Gruźlica znów groźna

ILONA STEC
Doktor Agata Obuchowska-Wojtyniak ogląda zdjęcia rentgenowskie swoich pacjentów.
Doktor Agata Obuchowska-Wojtyniak ogląda zdjęcia rentgenowskie swoich pacjentów. Radek Brzostek
Gruźlica miała zniknąć z powierzchni ziemi. Takie nadzieje wiązano z wprowadzeniem nowoczesnych leków przeciwprątkowych. Poprawiło się. Dla wielu chorych przestała być wyrokiem śmierci, ale - wbrew oczekiwaniom - całkowicie wyeliminować jej się nie udało. Ludzie nadal chorują na gruźlicę i nadal na nią umierają.

Sytuację pogarsza fakt, że pojawiły się ostatnio nowe o wiele groźniejsze szczepy prątków - bardziej zjadliwe i oporne na stosowane dotąd leki. Specjaliści znów zaczęli bić na alarm. Przed zagrożeniem ostrzegają eksperci Światowej Organizacji Zdrowia (WHO). Mówi się, że tak źle jak jest teraz, nie było od czasów drugiej wojny światowej.
- Najgorsze jest to, że ta najgroźniejsza, wielolekooporna gruźlica rozwija się tuż za progiem, za naszą wschodnią granicą. Między innymi w dawnych republikach nadbałtyckich byłego Związku Radzieckiego. Zważywszy na wielkie migracje ludzi jest to ogromny problem, ogromne zagrożenie dla Europy - mówi Mirosława Dudzicz, pulmonolog, dyrektor Specjalistycznego Zespołu Gruźlicy i Chorób Płuc w Koszalinie. Jak poinformowano niedawno w mediach - powołując się na dane WHO - na Łotwie blisko 20 proc., zachorowań na gruźlicę wywołanych jest przez najgroźniejsze szczepy prątków. Skąd wzięły się w tym rejonie? - Moim zdaniem, przyczyną pojawienia się groźnych prątków jest stosowanie w tych krajach nieprawidłowego systemu leczenia. Tam leczy się chorych na gruźlicę jednym - dwoma lekami, podczas gdy leczenie wymaga zastosowania zestawów kilku leków - uważa doktor M. Dudzicz.
W Polsce w stosunku do ogólnej liczby zachorowań, przypadki gruźlicy lekoopornej są, na szczęście, stosunkowo rzadkie, stanowią 3-4 procent. Chorują na nią głównie pacjenci, którzy zaczynają leczenie i nie kończą go.
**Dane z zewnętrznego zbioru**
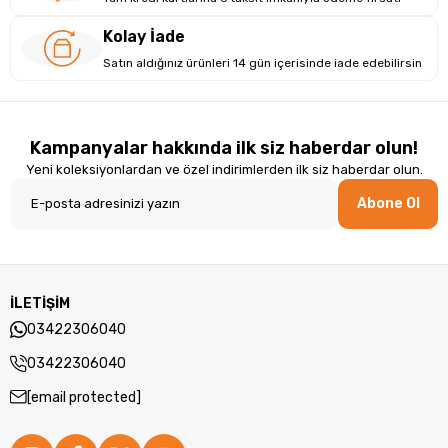
Kolay İade
Satın aldığınız ürünleri 14 gün içerisinde iade edebilirsin
Kampanyalar hakkında ilk siz haberdar olun!
Yeni koleksiyonlardan ve özel indirimlerden ilk siz haberdar olun.
Abone Ol
İLETİŞİM
03422306040
03422306040
[email protected]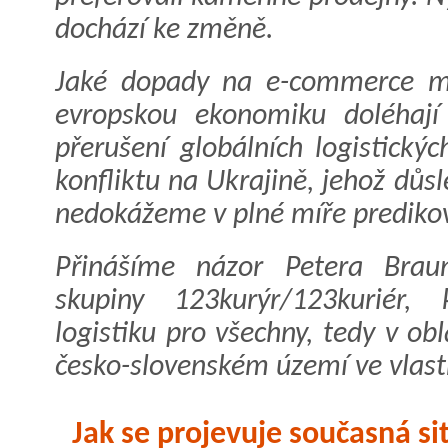
dochází ke změně.
Jaké dopady na e-commerce má
evropskou ekonomiku doléhají
přerušení globálních logistický
konfliktu na Ukrajině, jehož důs
nedokážeme v plné míře prediko
Přinášíme názor Petera Braun
skupiny 123kurýr/123kuriér, 
logistiku pro všechny, tedy v o
česko-slovenském území ve vlastn
Jak se projevuje současná si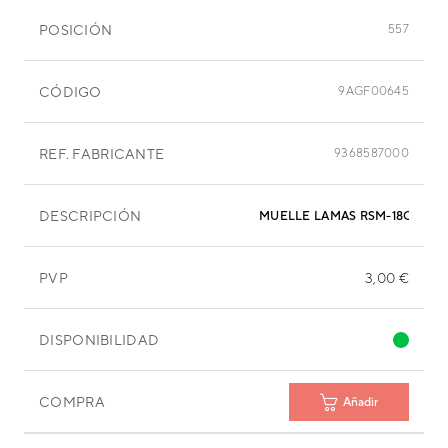
POSICIÓN
557
CÓDIGO
9AGF00645
REF. FABRICANTE
9368587000
DESCRIPCIÓN
MUELLE LAMAS RSM-18QA
PVP
3,00 €
DISPONIBILIDAD
COMPRA
Añadir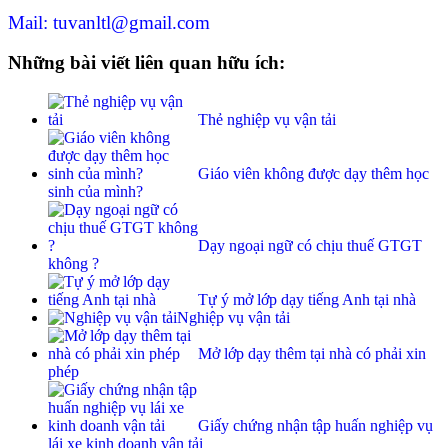
Mail: tuvanltl@gmail.com
Những bài viết liên quan hữu ích:
Thẻ nghiệp vụ vận tải
Giáo viên không được dạy thêm học
sinh của mình?
Dạy ngoại ngữ có chịu thuế GTGT
không ?
Tự ý mở lớp dạy tiếng Anh tại nhà
Nghiệp vụ vận tải
Mở lớp dạy thêm tại nhà có phải xin
phép
Giấy chứng nhận tập huấn nghiệp vụ
lái xe kinh doanh vận tải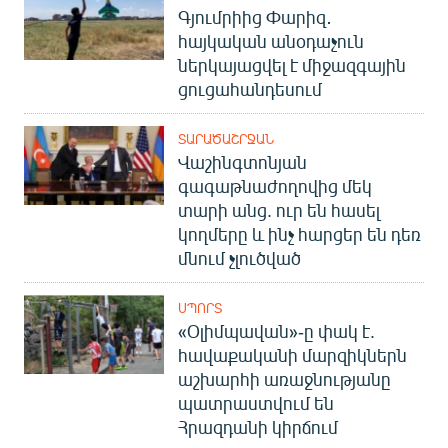
Գյումրիից Փարիզ․
English
հայկական անօդաչուն
Русский
ներկայացվել է միջազգային
ցուցահանդեսում
ՀԵՏԵՎԵՔ ՄԵԶ
ՏԱՐԱԾԱՇՐՋԱՆ
Վաշինգտոնյան
գագաթնաժողովից մեկ
տարի անց. ուր են հասել
կողմերը և ինչ հարցեր են դեռ
«Ազատության» բոլոր կայքերը
մնում չլուծված
ՍՊՈՐՏ
«Օլիմպավան»-ը փակ է.
հավաքականի մարզիկներն
աշխարհի առաջնությանը
պատրաստվում են
Հրազդանի կիրճում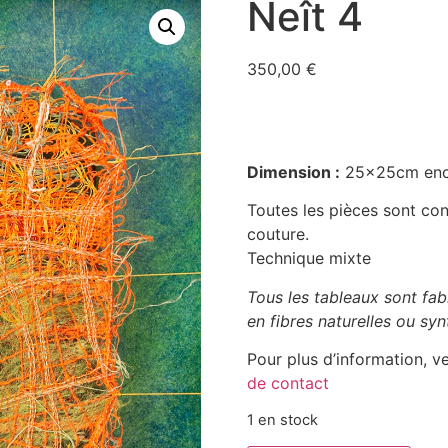
Neît 4
350,00
€
Dimension :
25x25cm enc
Toutes les pièces sont conç
couture.
Technique mixte
Tous les tableaux sont fab
en fibres naturelles ou syn
Pour plus d’information, ve
de contact
1 en stock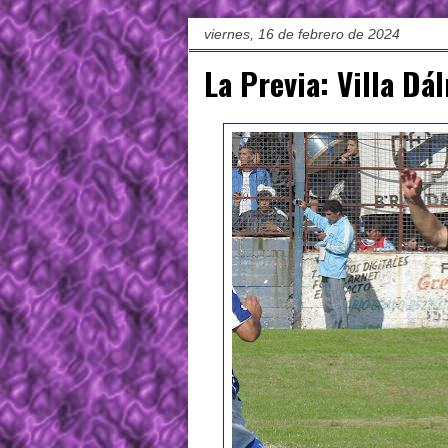
viernes, 16 de febrero de 2024
La Previa: Villa Dá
W wyniku tego w ich organizmach rozwijają się szczepy prątków opornych na leki. Koszalińska poradnia przeciwgruźlicza nie ma obecnie pod opieką żadnego takiego chorego.
Zgony na gruźlicę, na szczęście, też zdarzają się w Polsce stosunkowo rzadko. - W naszym regionie notujemy pojedyncze przypadki i są to zwykle zgony z powodu współistnienia innych chorób. Najbardziej boimy się tej pierwotnej wielolekoopornej gruźlicy, tego najzjadliwszego prątka. Na razie jednak u naszych pacjentów oporność gruźlicy na leki może wynikać z nieprawidłowego, niesystematycznego leczenia. Nie wiąże się z zakażeniem tymi szczególnie niebezpiecznymi prątkami - mówi doktor Agata Obuchowska-Wojtyniak kierująca poradnią przeciwgruźliczą w SZGiChP.

Pod kontrolą

Gruźlica

... to ciężka zakaźna choroba, wywoływana przez prątki Kocha - mikroby odkryte przez niemieckiego uczonego noblistę Roberta Kocha. Przenoszona jest drogą kropelkową - podczas mówienia, kasłania, kichania. Człowiek zaraża się od człowieka. Najbardziej rozpowszechniona jest gruźlica układu oddechowego, ale zdarzają się też pozapłucne postaci tej choroby - gruźlica układu kostno-stawowego, węzłów chłonnych (głównie u dzieci), gruźlica nerek, narządów moczowo-płciowych. Pozapłucne postaci stanowią jednak zaledwie 10 proc. wszystkich przypadków gruźlicy. Choroba znana jest od kilku tysięcy lat, ale skuteczne leki przeciwprątkowe stosowane są dopiero od połowy XX wieku. Kiedyś była to choroba nieuleczalna, prowadząca nieuchronnie do śmierci. Obecnie gruźlicę można wyleczyć, jeśli odpowiednio wcześnie zostanie wykryta, a leczenie przeprowadzone będzie konsekwentnie.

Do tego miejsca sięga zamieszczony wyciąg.